— PROBLEM DETAILS —
Pictures should be left out when the listing below is repeated word for word.
============
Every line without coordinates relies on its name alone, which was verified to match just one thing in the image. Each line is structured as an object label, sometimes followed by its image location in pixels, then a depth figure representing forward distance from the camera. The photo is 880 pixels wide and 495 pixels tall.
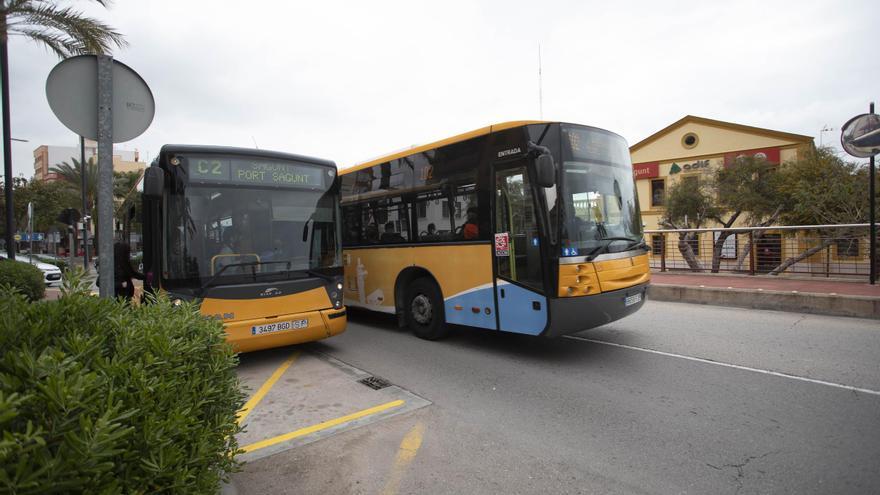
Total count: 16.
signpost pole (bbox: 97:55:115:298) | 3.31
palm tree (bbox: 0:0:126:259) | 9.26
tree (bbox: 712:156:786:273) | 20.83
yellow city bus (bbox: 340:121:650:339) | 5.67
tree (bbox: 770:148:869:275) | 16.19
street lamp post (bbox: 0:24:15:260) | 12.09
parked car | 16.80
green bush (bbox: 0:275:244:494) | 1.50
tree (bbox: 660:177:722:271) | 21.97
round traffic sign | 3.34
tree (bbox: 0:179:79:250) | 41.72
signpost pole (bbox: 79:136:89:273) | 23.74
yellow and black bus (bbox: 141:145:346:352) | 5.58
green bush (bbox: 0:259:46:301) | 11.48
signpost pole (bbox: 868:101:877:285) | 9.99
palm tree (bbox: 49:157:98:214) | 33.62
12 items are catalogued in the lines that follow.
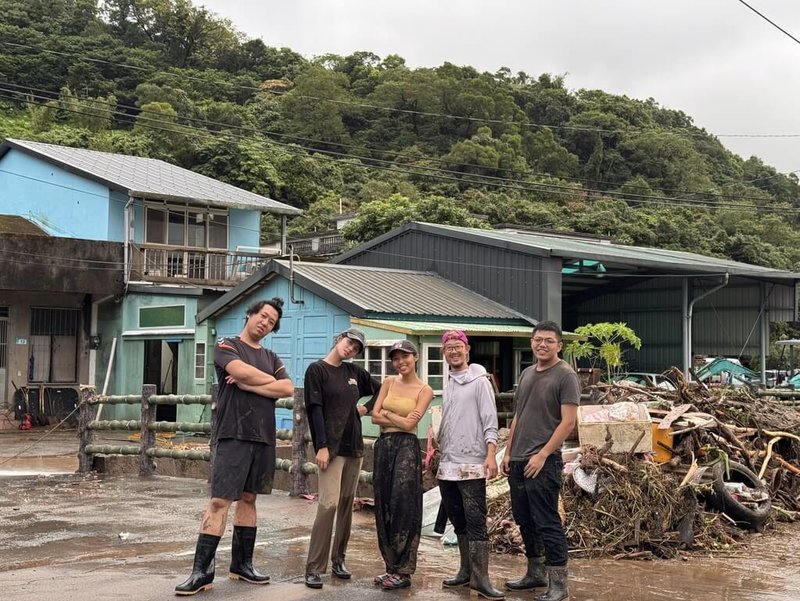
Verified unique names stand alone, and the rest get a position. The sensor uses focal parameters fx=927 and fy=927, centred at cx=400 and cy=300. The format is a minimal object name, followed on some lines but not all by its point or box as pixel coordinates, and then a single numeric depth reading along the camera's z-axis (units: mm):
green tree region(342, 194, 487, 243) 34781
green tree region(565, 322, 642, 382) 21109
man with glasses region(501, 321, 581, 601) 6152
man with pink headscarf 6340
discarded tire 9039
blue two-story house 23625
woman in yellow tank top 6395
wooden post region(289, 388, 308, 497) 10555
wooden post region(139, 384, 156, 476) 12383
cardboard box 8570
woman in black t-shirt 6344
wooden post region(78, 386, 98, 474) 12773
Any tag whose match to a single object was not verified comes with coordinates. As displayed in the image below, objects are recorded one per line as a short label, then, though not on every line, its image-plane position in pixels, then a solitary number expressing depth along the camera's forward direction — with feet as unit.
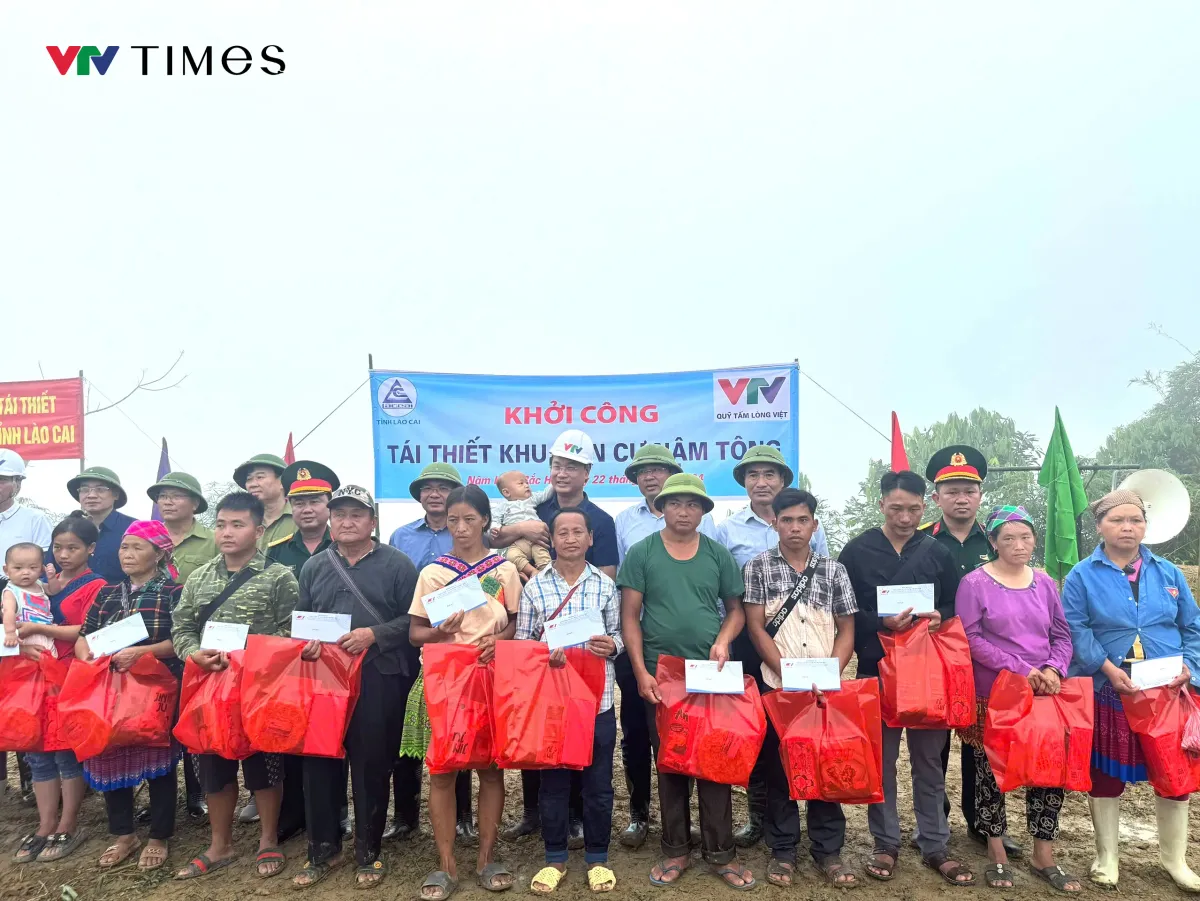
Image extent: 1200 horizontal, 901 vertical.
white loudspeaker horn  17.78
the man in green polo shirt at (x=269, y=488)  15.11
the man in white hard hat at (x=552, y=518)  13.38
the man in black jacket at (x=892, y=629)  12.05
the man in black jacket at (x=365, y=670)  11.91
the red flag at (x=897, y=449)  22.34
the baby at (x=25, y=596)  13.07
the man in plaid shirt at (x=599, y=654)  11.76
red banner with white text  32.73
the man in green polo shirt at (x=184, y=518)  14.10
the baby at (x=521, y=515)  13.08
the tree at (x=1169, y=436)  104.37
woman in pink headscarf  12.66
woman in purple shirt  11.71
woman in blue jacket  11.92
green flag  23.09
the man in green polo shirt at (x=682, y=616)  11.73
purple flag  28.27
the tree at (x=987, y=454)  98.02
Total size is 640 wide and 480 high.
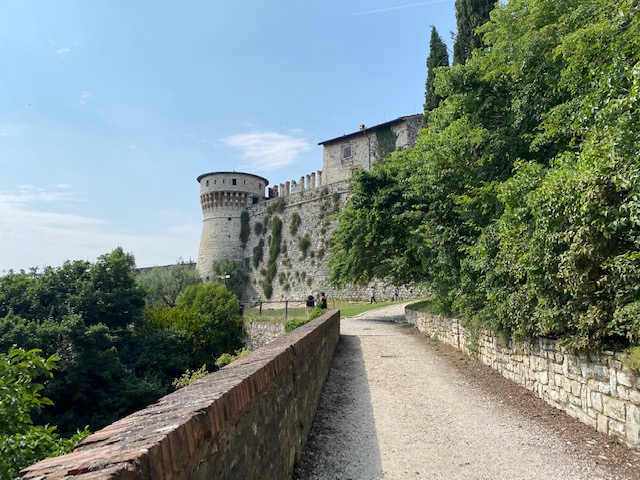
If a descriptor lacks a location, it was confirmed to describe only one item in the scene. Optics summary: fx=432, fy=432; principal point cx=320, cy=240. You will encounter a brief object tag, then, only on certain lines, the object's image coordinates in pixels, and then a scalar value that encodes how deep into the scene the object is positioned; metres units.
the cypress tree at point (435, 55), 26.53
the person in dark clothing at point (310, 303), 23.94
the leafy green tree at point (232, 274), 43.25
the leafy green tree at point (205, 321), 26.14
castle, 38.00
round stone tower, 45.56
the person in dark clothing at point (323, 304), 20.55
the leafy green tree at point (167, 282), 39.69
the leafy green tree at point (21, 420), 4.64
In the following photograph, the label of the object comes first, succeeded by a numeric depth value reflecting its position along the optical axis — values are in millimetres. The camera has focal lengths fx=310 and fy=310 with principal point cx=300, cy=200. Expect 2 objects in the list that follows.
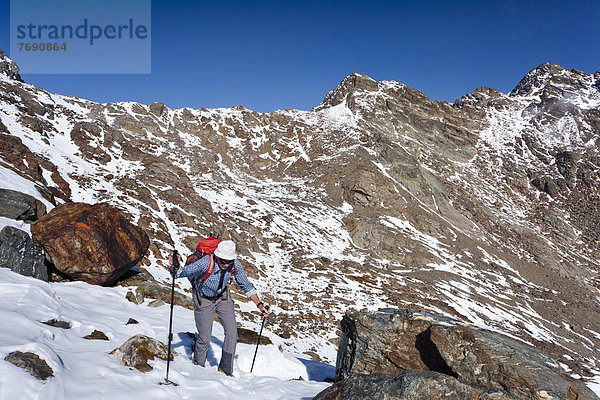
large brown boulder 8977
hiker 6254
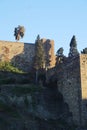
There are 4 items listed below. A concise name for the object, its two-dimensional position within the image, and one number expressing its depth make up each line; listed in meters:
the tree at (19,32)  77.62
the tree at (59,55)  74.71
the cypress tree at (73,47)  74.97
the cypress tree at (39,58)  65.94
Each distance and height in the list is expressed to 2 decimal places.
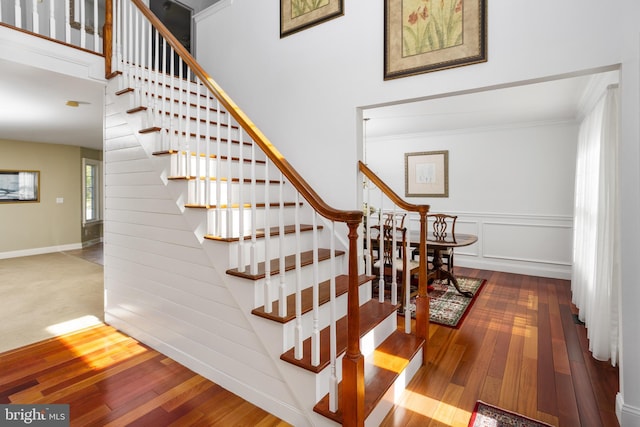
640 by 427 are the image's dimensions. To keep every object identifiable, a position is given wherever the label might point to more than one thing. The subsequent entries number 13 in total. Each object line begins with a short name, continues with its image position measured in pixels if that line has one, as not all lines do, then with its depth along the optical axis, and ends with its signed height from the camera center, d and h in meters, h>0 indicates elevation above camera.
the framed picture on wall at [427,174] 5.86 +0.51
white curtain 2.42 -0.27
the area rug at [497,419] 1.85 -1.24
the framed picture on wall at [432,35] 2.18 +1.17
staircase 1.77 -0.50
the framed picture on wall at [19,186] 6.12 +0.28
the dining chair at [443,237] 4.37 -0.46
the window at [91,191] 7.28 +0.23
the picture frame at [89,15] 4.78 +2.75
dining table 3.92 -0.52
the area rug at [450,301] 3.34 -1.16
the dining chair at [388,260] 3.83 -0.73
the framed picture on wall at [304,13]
============
— OUTPUT BELOW —
Every line without coordinates relies on its name alone, which was verified to match just one thing in the image. Each line is structured as an object label, sometimes followed by its image location in pixels, then a depth figure representing forward distance from the camera. The photo is 880 pixels wide and 495 pixels tall.
Total count: 16.
signpost pole (bbox: 97:55:115:298) | 3.31
palm tree (bbox: 0:0:126:259) | 9.26
tree (bbox: 712:156:786:273) | 20.83
yellow city bus (bbox: 340:121:650:339) | 5.67
tree (bbox: 770:148:869:275) | 16.19
street lamp post (bbox: 0:24:15:260) | 12.09
parked car | 16.80
green bush (bbox: 0:275:244:494) | 1.50
tree (bbox: 660:177:722:271) | 21.97
round traffic sign | 3.34
tree (bbox: 0:179:79:250) | 41.72
signpost pole (bbox: 79:136:89:273) | 23.74
yellow and black bus (bbox: 141:145:346:352) | 5.58
green bush (bbox: 0:259:46:301) | 11.48
signpost pole (bbox: 868:101:877:285) | 9.99
palm tree (bbox: 49:157:98:214) | 33.62
12 items are catalogued in the lines that follow.
Verified unique names stand alone, and the rest get a position. The sensor uses focal parameters fx=927 and fy=927, centred at cx=400 and cy=300. The format is a minimal object name, followed on some lines but not all by its point or box as pixel coordinates, and then a single numeric depth reading along the camera's z-axis (units: mm):
green tree region(342, 194, 487, 243) 34781
green tree region(565, 322, 642, 382) 21109
man with glasses region(501, 321, 581, 601) 6152
man with pink headscarf 6340
discarded tire 9039
blue two-story house 23625
woman in yellow tank top 6395
wooden post region(289, 388, 308, 497) 10555
wooden post region(139, 384, 156, 476) 12383
cardboard box 8570
woman in black t-shirt 6344
wooden post region(78, 386, 98, 474) 12773
Any tag whose match to a single object was not verified comes with coordinates. As displayed in the image below, objects are recorded one per line as a short label, then, though not on every line, its image-plane position in pixels, then a solitary number expressing depth along the camera's forward direction — with feet as unit.
Image extent: 1200 horizontal, 901 vertical.
white loudspeaker horn  17.78
the man in green polo shirt at (x=269, y=488)  15.11
the man in white hard hat at (x=552, y=518)  13.38
the man in black jacket at (x=892, y=629)  12.05
the man in black jacket at (x=365, y=670)  11.91
the red flag at (x=897, y=449)  22.34
the baby at (x=25, y=596)  13.07
the man in plaid shirt at (x=599, y=654)  11.76
red banner with white text  32.73
the man in green polo shirt at (x=184, y=518)  14.10
the baby at (x=521, y=515)  13.08
the tree at (x=1169, y=436)  104.37
woman in pink headscarf  12.66
woman in purple shirt  11.71
woman in blue jacket  11.92
green flag  23.09
the man in green polo shirt at (x=682, y=616)  11.73
purple flag  28.27
the tree at (x=987, y=454)  98.02
Total size is 640 wide and 480 high.
If a descriptor lacks a location, it was confirmed to describe only one item in the scene. Optics summary: fx=432, fy=432; principal point cx=320, cy=240. You will encounter a brief object tag, then, only on certain lines, the object's image coordinates in pixels, and then a scalar value that encodes how deep into the scene the object is positioned; metres units.
the cypress tree at point (435, 55), 26.53
the person in dark clothing at point (310, 303), 23.94
the leafy green tree at point (232, 274), 43.25
the leafy green tree at point (205, 321), 26.14
castle, 38.00
round stone tower, 45.56
the person in dark clothing at point (323, 304), 20.55
the leafy green tree at point (167, 282), 39.69
the leafy green tree at point (21, 420), 4.64
In the following photograph, the label of the object comes first, succeeded by a numeric depth value reflecting its position along the optical axis — values are in millimetres. The camera has focal lengths fx=310 and fy=310 with principal point cx=300, cy=200. Expect 2 objects in the list that follows.
large brown boulder 8977
hiker 6254
There are 4 items listed below. A concise name for the object, its two-dimensional position within the image, and one number expressing its depth make up each line; listed in meters:
the tree at (19,32)  77.62
the tree at (59,55)  74.71
the cypress tree at (73,47)  74.97
the cypress tree at (39,58)  65.94
Each distance and height in the list is expressed to 2 decimal places.
640 by 427 are the image's dimensions. To keep every object identifiable, a position is given wherever the label might point to more than one thing. The subsequent entries number 13 in total. Each object line begins with a short name, continues with its image position measured in pixels if that line has one, as not all lines do, then with its depth along the optical axis, and ends with its signed height from the camera center, d and h in meters, h>0 indicates elevation above camera.
the framed picture on wall at [427,174] 5.86 +0.51
white curtain 2.42 -0.27
the area rug at [497,419] 1.85 -1.24
the framed picture on wall at [432,35] 2.18 +1.17
staircase 1.77 -0.50
the framed picture on wall at [19,186] 6.12 +0.28
the dining chair at [443,237] 4.37 -0.46
the window at [91,191] 7.28 +0.23
the picture frame at [89,15] 4.78 +2.75
dining table 3.92 -0.52
the area rug at [450,301] 3.34 -1.16
the dining chair at [388,260] 3.83 -0.73
the framed picture on wall at [304,13]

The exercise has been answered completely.